The The invention relates to a method for detecting an armature bounce in a solenoid valve.

The Invention also relates to a control device for controlling a solenoid valve, wherein the solenoid valve has an armature.

The The invention further relates to a computer program that is used in a computing device, in particular in a control unit to control a solenoid valve runs.

One An armature exhibiting solenoid valve is known from the market. It is designed, for example, as a fuel valve and comprises a valve element which cooperates with a valve seat and a flow path can release or lock a fluid. The valve element is Electromagnetically actuated. For this purpose, a magnet armature or armature is coupled to the valve element. The anchor is housed in an anchor space around which one Magnetic coil is arranged. By a valve spring, the valve element and thereby also the armature is pressed into an electroless end position. In this end position is the flow path the fluid is blocked.

By an electrical current supply of the surrounding the armature space magnetic coil can the armature and the valve element are moved against the force of the spring become. For this purpose, the anchor is in particular an anchor plate assigned, wherein the magnetic force of the energized solenoid such acting on the armature plate that these are in the direction of the magnetic coil emotional. The anchor plate is in this case positively connected to the anchor, that the armature counteracts due to the movement of the anchor plate the force of the valve spring moves. This in turn causes the flow of the fluid is released.

One Such solenoid valve is, for example, in an injector for the fuel metering used in an internal combustion engine. The amount and the time The metering of the fluid or the fuel takes place in dependence from the energization of the solenoid valve.

In many applications are as short as possible distances desired between individual metering. For example, can in an internal combustion engine a particularly uniform and efficient combustion of the metered fuel by so-called Pre-injections done. This will be low in very short time intervals Metered amounts of fuel.

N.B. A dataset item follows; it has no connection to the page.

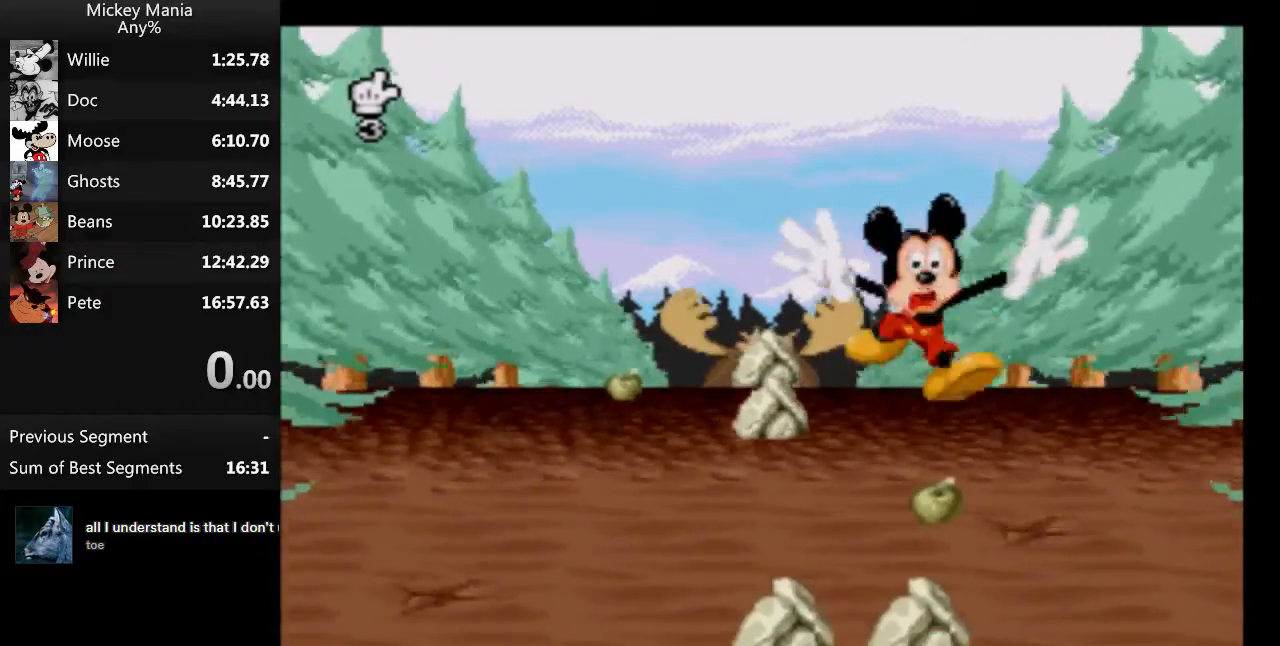
{"buttons": ["B", "DPAD_LEFT"], "events": [[433, "B", "down"], [500, "DPAD_LEFT", "down"]]}
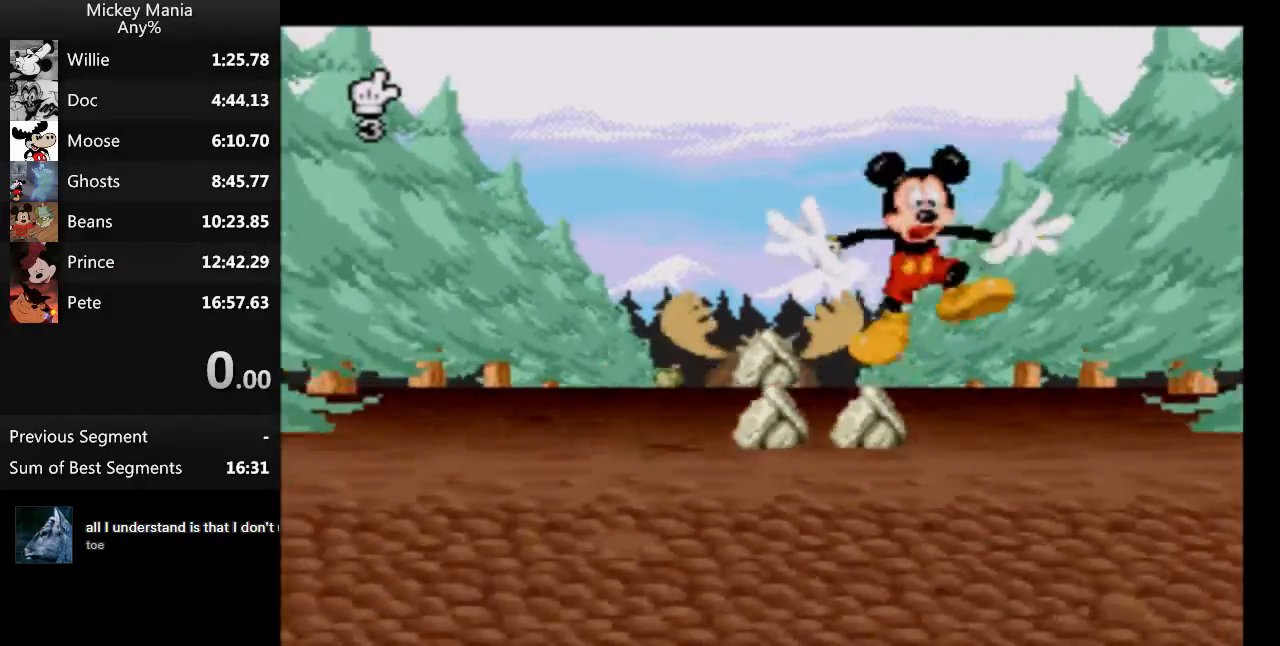
{"buttons": ["DPAD_LEFT"], "events": [[67, "B", "up"]]}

ends the energization of the solenoid valve, so the anchor is by the force a valve spring acted upon such that a valve ball a Flow restrictor closes. By closing, in particular by the impact of the valve ball against the seat the flow restrictor, the anchor can be in indefinitely Get vibrations.

Further By the end of the energization, the armature plate can oscillate devices. Such vibrations are referred to as anchor bounces. The Anchor bounce impaired the metering accuracy, especially in multiple injections with very short injection intervals.

Around an increased Zumessgenauigkeit to obtain it is known, the anchor bounce means a suitable sensor, for example one on the solenoid valve attached eddy current sensor, detect and depending a detected anchor bounce the solenoid valve to control such that In the following injections sufficient Zumessgenauigkeit can be achieved.

It It is therefore an object of the invention to provide a method for detecting the Create anchor bounce, which is less complicated to implement and doing an increased Reliability against usual Procedure offers.

The Task is solved by that the solenoid valve at least assigned a desired Strommerkmal becomes, an actual electricity feature is recorded, checked, whether the actual electricity feature corresponds to the desired current characteristic and closed to an anchor bounce If the actual Strommerkmal not only insignificant of the Target current characteristic deviates.

Advantages of invention

The inventive method has the advantage of being there for already existing solenoid valves can be used without that these would have to be changed structurally in some way. In order to will also be the opportunity prevents failure, since no additional component in the form of a sensor must be used.

to execution the method according to the invention only the actual current characteristic is detected and compared with the desired current characteristic. This For example, by means of the control unit, which the solenoid valve controls, performed become. The inventive method to detect the anchor bounce is so with little effort and cost-effective realizable.

A movement of the armature always has a change in the inductance in the solenoid valve arranged solenoid coil result. The inductance in turn acts on the current flow of the current supply of the solenoid valve.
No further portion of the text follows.